### EXCERPT PROVIDED ###
I have tried:
const ascii = "abcdefghijklmnopqrstuvwxyz"
const letter_goodness []float32 = { .0817,.0149,.0278,.0425,.1270,.0223,.0202, .0609,.0697,.0015,.0077,.0402,.0241,.0675, .0751,.0193,.0009,.0599,.0633,.0906,.0276, .0098,.0236,.0015,.0197,.0007 }
const letter_goodness = { .0817,.0149,.0278,.0425,.1270,.0223,.0202, .0609,.0697,.0015,.0077,.0402,.0241,.0675, .0751,.0193,.0009,.0599,.0633,.0906,.0276, .0098,.0236,.0015,.0197,.0007 }
const letter_goodness = []float32 { .0817,.0149,.0278,.0425,.1270,.0223,.0202, .0609,.0697,.0015,.0077,.0402,.0241,.0675, .0751,.0193,.0009,.0599,.0633,.0906,.0276, .0098,.0236,.0015,.0197,.0007 }
The first declaration and initialization works fine, but the second, third and fourth don't work.
How can I declare and initialize a const array of floats?
An array isn't immutable by nature; you can't make it constant.
The nearest you can get is:
var letter_goodness = [...]float32 {.0817, .0149, .0278, .0425, .1270, .0223, .0202, .0609, .0697, .0015, .0077, .0402, .0241, .0675, .0751, .0193, .0009, .0599, .0633, .0906, .0276, .0098, .0236, .0015, .0197, .0007 }
Note the [...]
instead of []
: it ensures you get a (fixed size) array instead of a slice. So the values aren't fixed but the size is.
### GIVEN DATA ###
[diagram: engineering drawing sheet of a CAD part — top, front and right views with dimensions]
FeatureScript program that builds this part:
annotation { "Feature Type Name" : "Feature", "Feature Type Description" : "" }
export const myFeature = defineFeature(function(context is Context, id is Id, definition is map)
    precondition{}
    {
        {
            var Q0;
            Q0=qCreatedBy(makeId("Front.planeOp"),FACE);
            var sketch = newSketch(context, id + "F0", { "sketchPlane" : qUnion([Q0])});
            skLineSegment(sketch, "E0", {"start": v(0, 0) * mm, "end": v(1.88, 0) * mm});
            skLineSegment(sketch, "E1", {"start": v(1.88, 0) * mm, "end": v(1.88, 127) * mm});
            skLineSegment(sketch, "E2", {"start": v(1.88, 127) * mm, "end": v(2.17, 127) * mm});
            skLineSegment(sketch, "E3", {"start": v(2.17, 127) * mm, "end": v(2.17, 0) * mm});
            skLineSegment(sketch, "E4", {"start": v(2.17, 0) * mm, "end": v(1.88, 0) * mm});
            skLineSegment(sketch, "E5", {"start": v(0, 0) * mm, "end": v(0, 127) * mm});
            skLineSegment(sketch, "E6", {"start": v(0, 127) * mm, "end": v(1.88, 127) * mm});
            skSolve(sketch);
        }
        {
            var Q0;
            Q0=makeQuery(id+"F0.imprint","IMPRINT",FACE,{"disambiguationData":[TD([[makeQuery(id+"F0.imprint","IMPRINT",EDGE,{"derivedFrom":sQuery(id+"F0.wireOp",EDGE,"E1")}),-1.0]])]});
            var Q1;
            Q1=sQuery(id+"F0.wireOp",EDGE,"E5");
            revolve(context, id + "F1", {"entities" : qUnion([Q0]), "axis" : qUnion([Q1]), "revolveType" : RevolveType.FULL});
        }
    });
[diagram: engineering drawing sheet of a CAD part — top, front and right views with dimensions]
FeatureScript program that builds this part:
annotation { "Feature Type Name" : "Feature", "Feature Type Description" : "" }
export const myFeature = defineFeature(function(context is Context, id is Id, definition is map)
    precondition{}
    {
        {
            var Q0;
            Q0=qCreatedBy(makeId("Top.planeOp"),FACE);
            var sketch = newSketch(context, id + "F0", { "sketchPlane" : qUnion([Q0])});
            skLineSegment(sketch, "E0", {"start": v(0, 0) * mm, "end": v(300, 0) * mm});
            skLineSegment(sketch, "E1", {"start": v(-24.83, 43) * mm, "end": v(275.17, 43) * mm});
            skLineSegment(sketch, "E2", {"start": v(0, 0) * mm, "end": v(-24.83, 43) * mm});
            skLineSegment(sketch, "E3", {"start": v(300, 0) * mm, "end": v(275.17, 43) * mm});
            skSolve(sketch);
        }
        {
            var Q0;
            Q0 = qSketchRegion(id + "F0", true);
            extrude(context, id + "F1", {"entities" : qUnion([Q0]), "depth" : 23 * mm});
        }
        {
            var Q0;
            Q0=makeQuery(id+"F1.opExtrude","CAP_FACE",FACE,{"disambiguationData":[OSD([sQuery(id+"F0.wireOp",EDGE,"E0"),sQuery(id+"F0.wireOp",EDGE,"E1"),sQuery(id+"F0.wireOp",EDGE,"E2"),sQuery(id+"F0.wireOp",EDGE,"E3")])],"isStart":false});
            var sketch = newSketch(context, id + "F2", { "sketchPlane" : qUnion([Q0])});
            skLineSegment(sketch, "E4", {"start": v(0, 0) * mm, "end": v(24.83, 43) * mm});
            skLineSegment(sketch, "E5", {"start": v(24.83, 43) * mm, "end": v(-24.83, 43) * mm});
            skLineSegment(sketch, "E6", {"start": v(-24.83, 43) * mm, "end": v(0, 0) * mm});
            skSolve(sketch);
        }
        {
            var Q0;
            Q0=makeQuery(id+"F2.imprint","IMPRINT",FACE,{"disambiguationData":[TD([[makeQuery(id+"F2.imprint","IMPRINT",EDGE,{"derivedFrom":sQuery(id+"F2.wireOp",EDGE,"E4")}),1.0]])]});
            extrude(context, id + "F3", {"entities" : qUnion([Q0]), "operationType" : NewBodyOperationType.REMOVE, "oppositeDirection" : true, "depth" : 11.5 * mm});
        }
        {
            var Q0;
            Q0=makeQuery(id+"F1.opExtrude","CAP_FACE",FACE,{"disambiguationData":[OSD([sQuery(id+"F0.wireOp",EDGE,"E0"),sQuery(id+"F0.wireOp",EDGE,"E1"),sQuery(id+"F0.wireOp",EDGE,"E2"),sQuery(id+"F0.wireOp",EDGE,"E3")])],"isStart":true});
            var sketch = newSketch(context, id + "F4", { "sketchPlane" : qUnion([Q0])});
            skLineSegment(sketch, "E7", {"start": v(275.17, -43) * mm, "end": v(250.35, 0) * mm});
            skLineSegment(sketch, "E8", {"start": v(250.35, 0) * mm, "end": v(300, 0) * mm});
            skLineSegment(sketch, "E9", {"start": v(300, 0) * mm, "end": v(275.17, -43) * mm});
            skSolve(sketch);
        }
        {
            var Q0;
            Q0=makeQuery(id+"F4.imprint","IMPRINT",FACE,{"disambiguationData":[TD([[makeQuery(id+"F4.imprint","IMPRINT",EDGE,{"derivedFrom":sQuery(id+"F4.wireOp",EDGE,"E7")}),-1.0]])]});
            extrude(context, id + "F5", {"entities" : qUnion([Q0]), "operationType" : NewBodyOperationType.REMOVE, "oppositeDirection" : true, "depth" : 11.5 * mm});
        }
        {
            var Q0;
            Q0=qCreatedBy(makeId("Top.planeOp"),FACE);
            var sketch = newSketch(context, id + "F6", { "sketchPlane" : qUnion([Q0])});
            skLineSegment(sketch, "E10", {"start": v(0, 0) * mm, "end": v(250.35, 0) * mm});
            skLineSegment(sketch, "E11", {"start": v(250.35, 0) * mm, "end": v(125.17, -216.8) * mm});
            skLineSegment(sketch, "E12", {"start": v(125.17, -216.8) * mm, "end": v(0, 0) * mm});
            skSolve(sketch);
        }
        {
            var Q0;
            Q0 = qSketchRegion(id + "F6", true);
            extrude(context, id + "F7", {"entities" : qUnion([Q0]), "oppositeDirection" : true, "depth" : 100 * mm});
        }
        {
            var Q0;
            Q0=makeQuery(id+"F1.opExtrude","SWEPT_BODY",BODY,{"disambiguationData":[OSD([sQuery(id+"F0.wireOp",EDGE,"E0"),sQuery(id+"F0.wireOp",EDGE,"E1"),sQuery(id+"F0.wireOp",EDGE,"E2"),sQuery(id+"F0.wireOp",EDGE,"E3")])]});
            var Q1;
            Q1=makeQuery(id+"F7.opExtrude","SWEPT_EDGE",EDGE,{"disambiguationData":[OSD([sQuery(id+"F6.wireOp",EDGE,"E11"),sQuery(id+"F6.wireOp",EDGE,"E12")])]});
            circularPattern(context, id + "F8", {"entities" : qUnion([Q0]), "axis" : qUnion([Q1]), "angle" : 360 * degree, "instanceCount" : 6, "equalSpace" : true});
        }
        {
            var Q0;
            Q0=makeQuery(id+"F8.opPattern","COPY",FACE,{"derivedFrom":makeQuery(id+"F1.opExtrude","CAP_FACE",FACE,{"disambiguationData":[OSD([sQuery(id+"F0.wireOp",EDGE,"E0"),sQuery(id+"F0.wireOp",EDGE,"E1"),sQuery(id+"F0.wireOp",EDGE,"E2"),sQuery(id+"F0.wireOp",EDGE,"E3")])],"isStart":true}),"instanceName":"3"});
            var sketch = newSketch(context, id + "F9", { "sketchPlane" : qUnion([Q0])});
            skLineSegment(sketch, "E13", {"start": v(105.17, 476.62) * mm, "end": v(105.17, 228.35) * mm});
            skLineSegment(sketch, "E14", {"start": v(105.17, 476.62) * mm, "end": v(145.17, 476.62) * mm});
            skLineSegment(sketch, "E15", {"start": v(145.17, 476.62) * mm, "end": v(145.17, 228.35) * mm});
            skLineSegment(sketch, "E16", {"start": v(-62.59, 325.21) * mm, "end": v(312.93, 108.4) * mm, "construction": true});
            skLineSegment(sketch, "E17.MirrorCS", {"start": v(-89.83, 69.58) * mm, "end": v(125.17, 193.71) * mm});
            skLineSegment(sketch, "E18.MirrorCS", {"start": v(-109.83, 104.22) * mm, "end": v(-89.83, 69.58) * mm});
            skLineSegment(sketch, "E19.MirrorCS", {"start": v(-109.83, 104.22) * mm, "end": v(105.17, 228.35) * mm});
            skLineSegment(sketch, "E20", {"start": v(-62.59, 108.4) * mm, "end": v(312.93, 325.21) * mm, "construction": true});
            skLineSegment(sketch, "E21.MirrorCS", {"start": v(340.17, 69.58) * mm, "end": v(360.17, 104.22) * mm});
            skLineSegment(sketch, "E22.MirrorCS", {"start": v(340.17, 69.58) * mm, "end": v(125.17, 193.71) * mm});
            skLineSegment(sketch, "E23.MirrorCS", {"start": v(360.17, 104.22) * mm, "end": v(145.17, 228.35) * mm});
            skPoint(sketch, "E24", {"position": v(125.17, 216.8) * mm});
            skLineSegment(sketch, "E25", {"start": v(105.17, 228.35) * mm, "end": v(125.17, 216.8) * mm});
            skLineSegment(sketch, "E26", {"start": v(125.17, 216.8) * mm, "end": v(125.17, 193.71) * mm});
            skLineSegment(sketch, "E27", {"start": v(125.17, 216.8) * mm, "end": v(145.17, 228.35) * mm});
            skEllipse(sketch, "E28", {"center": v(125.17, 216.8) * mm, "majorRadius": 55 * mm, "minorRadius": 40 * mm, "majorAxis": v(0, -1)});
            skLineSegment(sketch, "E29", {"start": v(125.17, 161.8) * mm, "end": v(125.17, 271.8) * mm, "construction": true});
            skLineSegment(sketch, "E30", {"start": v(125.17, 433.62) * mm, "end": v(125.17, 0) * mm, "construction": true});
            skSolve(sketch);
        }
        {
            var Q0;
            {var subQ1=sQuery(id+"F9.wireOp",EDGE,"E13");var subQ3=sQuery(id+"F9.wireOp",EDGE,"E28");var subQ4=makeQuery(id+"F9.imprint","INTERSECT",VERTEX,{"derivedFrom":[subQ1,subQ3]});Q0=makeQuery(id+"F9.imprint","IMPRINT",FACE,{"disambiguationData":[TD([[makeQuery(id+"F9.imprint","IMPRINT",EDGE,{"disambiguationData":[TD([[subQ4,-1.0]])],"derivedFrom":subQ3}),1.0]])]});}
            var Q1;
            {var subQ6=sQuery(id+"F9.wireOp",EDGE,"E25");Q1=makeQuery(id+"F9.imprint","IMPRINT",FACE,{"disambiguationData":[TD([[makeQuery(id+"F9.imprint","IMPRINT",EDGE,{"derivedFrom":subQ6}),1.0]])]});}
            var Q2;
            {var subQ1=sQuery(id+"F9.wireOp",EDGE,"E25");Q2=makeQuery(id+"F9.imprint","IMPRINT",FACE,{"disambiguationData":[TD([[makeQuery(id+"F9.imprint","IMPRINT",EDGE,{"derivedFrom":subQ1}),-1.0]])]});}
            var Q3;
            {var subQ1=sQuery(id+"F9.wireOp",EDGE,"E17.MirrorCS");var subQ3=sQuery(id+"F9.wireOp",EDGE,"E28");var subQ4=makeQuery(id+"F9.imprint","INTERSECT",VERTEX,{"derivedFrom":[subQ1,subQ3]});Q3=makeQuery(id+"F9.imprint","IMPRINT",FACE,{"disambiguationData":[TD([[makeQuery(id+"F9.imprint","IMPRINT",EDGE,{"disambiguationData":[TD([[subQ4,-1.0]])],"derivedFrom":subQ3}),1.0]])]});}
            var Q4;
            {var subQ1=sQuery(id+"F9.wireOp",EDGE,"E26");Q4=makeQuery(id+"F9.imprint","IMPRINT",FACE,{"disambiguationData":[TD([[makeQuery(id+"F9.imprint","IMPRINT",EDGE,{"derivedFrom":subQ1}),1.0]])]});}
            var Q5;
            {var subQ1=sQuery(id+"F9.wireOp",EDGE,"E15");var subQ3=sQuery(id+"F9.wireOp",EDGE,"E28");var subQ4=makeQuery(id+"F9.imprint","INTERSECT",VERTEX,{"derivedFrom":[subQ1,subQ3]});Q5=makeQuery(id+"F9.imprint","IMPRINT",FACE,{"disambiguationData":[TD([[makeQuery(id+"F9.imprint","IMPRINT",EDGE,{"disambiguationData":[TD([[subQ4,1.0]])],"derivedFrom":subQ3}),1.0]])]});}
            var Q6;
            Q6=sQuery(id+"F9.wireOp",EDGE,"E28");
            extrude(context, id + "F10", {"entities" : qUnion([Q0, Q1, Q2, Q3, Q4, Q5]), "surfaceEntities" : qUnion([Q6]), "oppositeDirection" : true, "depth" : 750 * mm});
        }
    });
###
= WHAT TO PRODUCE =
In the excerpt on declaring a constant array of floats, what does writing [...] instead of [] ensure?

= WRITTEN REPLY =
It ensures you get a fixed-size array instead of a slice.